The largest-ever pragmatic randomised trial of acupuncture carried out in hospital emergency departments has found that it is a safe and effective alternative to pain-relieving drugs for acute pain. A total of 1964 patients presenting at four Australian hospital emergency departments with back pain, migraine and ankle sprain were randomised to acupuncture alone, acupuncture plus pharmacotherapy or pharmacotherapy alone. The results showed that although neither acupuncture nor standard pharmacotherapy afforded patients clinically relevant reduction in pain within an hour, patients still found both treatments to be acceptable, and the effectiveness of acupuncture alone was comparable with that of pharmacotherapy.

Acupuncture for analgesia in the emergency department: a multicentre, randomised, equivalence and non-inferiority trial. Med J Aus. 2017; 206 (11): 494.

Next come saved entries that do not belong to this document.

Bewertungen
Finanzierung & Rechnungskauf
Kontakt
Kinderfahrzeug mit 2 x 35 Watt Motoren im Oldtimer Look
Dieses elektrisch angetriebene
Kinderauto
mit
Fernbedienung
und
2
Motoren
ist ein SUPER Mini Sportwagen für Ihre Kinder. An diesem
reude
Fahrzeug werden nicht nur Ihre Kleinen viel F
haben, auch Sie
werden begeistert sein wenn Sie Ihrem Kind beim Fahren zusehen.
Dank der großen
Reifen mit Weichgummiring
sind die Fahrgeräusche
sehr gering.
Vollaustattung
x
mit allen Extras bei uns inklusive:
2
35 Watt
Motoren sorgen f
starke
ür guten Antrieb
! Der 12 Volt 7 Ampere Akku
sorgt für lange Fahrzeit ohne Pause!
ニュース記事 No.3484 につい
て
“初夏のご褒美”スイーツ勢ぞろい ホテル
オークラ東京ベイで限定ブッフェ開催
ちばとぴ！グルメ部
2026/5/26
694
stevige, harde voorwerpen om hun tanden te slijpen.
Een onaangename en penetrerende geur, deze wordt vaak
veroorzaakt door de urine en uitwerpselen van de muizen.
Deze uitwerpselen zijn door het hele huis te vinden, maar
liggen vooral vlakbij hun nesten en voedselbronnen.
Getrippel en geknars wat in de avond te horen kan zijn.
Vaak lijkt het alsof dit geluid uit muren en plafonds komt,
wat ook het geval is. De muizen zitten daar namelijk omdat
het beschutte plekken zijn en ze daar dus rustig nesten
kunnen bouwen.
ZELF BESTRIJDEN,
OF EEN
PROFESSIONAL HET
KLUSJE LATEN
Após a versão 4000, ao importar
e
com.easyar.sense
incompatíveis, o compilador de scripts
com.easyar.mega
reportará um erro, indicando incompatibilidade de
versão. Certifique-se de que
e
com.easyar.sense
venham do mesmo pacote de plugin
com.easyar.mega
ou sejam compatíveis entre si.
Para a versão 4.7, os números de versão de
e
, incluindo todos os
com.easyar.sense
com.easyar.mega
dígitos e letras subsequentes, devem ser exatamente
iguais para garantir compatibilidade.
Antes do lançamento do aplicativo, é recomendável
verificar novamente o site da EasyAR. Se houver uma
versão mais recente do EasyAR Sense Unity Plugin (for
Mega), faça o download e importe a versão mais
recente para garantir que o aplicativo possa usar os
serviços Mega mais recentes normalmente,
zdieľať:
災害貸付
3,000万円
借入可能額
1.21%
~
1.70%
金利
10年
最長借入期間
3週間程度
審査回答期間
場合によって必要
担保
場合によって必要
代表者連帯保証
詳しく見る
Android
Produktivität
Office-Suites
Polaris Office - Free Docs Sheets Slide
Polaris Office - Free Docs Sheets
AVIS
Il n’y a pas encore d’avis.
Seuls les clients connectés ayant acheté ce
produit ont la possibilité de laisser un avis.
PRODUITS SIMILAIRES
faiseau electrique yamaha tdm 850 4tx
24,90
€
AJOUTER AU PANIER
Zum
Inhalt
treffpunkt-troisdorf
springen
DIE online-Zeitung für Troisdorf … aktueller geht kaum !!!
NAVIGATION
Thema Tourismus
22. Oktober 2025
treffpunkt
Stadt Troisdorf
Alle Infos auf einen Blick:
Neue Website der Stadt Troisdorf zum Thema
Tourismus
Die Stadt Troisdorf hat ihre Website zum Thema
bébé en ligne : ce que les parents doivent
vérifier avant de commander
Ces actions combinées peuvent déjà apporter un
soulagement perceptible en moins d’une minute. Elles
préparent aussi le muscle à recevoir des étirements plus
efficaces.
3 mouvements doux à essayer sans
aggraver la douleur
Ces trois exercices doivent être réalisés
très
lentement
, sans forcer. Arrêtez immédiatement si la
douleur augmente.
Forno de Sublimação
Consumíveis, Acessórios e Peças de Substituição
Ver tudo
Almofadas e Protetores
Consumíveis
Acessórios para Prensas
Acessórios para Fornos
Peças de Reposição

A systematic review by American authors also supports acupuncture as an effective treatment for acute pain in the hospital emergency department. Meta-analyses were performed on data from 14 randomised controlled trials (representing 1210 patients) which compared acupuncture with sham, acupuncture with standard analgesia and acupuncture as an adjunct to standard care. Acupuncture was judged to be more clinically effective compared to sham and non-inferior to conventional drug therapy for acute pain. Limited data was also found that indicated superior results if acupuncture was added as an adjunct to standard analgesia. Acupuncture was also associated with improved patient satisfaction, lower cost and fewer adverse effects.

Does acupuncture have a role in providing analgesia in the emergency setting? A systematic review and meta-analysis. Emerg Med Australas. 2017 Jul 26. [Epub ahead of print].